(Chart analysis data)
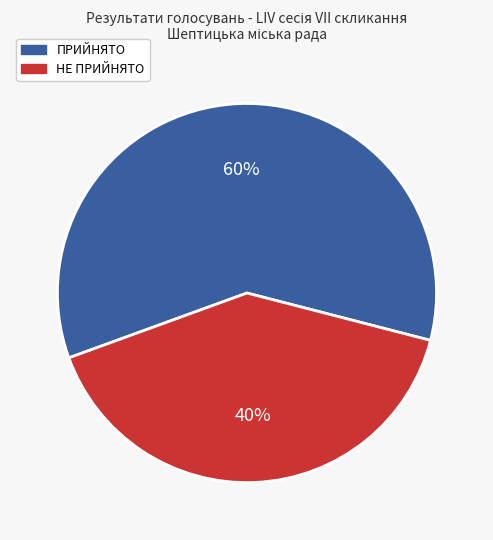

Does ПРИЙНЯТО represent more than half of the total?

Yes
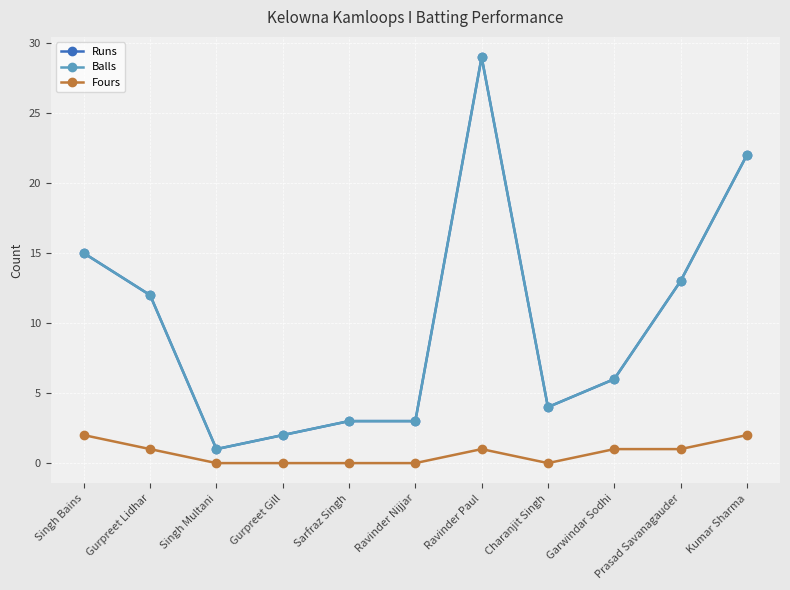

Count the Fours values in the range 0 to 1.

9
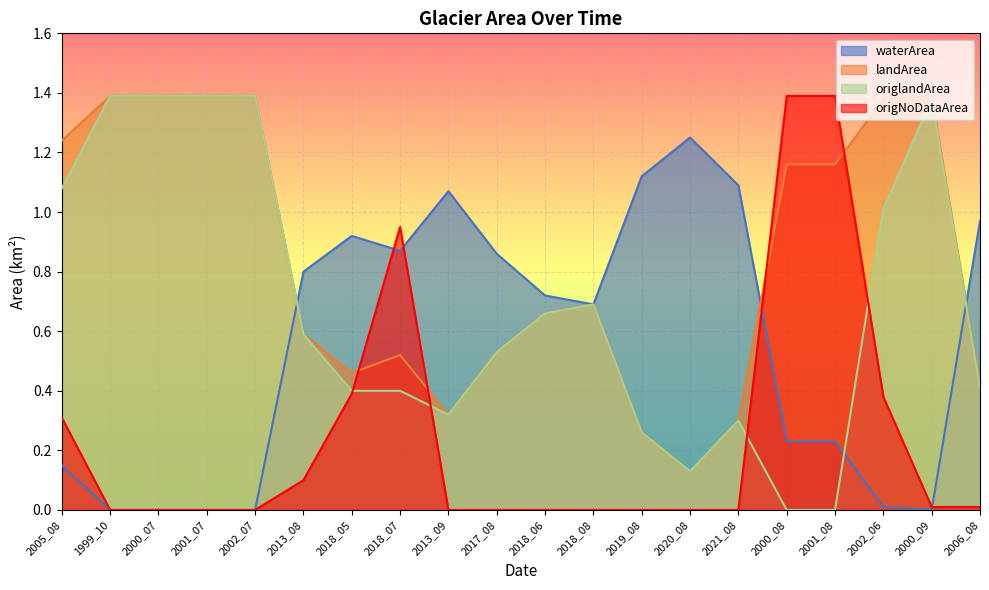

What are all the series names shown in the legend?

waterArea, landArea, origlandArea, origNoDataArea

### WORK TO BE COMPLETED
Put the lines of all the entries above into a JSON list of strings, one string per line, with blank lines skipped and the pictures left out.

### TASK RESULT
[
  "Does ПРИЙНЯТО represent more than half of the total?",
  "Yes",
  "Count the Fours values in the range 0 to 1.",
  "9",
  "What are all the series names shown in the legend?",
  "waterArea, landArea, origlandArea, origNoDataArea"
]